# 23/32" Advantech with Coates Nuc box plans



## Allen (Oct 5, 2011)

Didn't want to hijack another thread about plywood Nucs with my question.

Since Advantech 23/32" is close to 3/4" and the Coates plans are based on 1/2" plywood, do I need to adjust measurements for the thicker wood?

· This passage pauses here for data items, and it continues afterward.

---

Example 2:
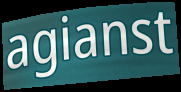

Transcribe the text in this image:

agianst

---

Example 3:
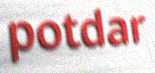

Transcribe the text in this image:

potdar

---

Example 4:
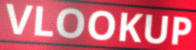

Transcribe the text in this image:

VLOOKUP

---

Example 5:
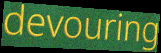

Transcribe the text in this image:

devouring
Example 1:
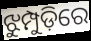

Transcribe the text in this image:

ଝୁମ୍ପୁଡ଼ିରେ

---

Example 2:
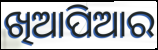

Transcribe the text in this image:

ଖିଆପିଆର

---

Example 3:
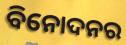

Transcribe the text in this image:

ବିନୋଦନର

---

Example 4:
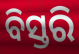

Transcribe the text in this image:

ବିସ୍ତରି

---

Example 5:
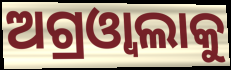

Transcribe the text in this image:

ଅଗ୍ରଓ୍ୱାଲାକୁ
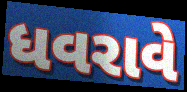
ધવરાવે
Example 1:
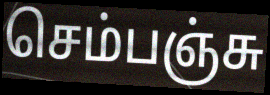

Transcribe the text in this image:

செம்பஞ்சு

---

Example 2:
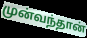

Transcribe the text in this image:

முன்வந்தான்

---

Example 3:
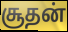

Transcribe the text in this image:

சூதன்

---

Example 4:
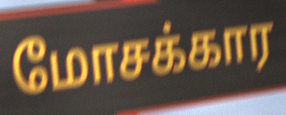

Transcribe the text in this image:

மோசக்கார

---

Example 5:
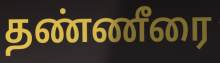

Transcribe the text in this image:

தண்ணீரை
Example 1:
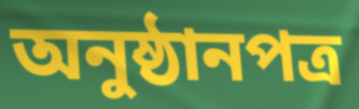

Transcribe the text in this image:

অনুষ্ঠানপত্র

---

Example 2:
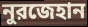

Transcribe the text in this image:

নুরজেহান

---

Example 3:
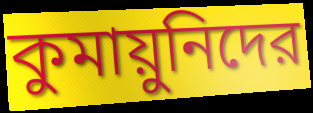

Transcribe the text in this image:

কুমায়ুনিদের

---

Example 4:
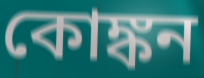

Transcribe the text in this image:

কোঙ্কন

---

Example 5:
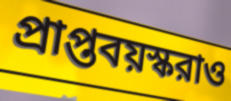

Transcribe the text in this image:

প্রাপ্তবয়স্করাও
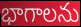
భాగాలను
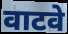
वाटवे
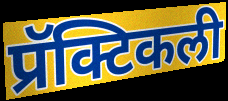
प्रॅक्टिकली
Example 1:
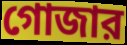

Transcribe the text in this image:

গোজার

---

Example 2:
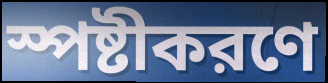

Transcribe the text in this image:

স্পষ্টীকরণে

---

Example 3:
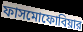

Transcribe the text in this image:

ফাসমোফোবিয়ার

It seems that most plywood thickness these days is all based on fractions for some reason.
At Lowes, 23/32 Advantech is $32.97
and 19/32 pine rated sheathing is $23.47

All the Nucs will be painted.

Is the added cost of Advantech worth it?
Is the thicker plywood better for a Nuc?


----------



## greg zechman (Nov 2, 2010)

i used advantech on 4 of my hives last year...2 painted and 2 unpainted.....all 4 came thru with no warpage or delaminating...actually they still look brand new and it will be the only material that i will build out of ...just built 100 more nucs so ?...greg


----------



## greg zechman (Nov 2, 2010)

if you want the dimensions that i used just let me know....greg


----------



## bhfury (Nov 25, 2008)

Allen said:


> At Lowes, 19/32 pine rated sheathing is $23.47


Bought 3 sheets this stuff the other day. I had to adjust the meaurement because my nucs are five framers, but mine consist of 4 frames, frame feeder, and some space for a queen cage. I still get 4 nucs out of a sheet.


----------



## Allen (Oct 5, 2011)

I'm planning to make 8 Nucs with at least one extra super for each.
Haven't studied the Coates plans enough yet to figure out how many supers can be made from a single sheet.

Greg, I'd like to see those dimensions and thank you for sharing.


----------



## greg zechman (Nov 2, 2010)

box==8.875widex10highx19.125 long
top=8.875 widx21.375 long 2=cleats for strength1x1.500x8.875 on each end
bottom=length21.250x8.875wide
bottom boards to hold off ground
front 1x3x8.875
rear 1x2x8.875
hope this helps basically 3/4 advantech


----------



## Allen (Oct 5, 2011)

Okie Dokie 
I've got them copied.


----------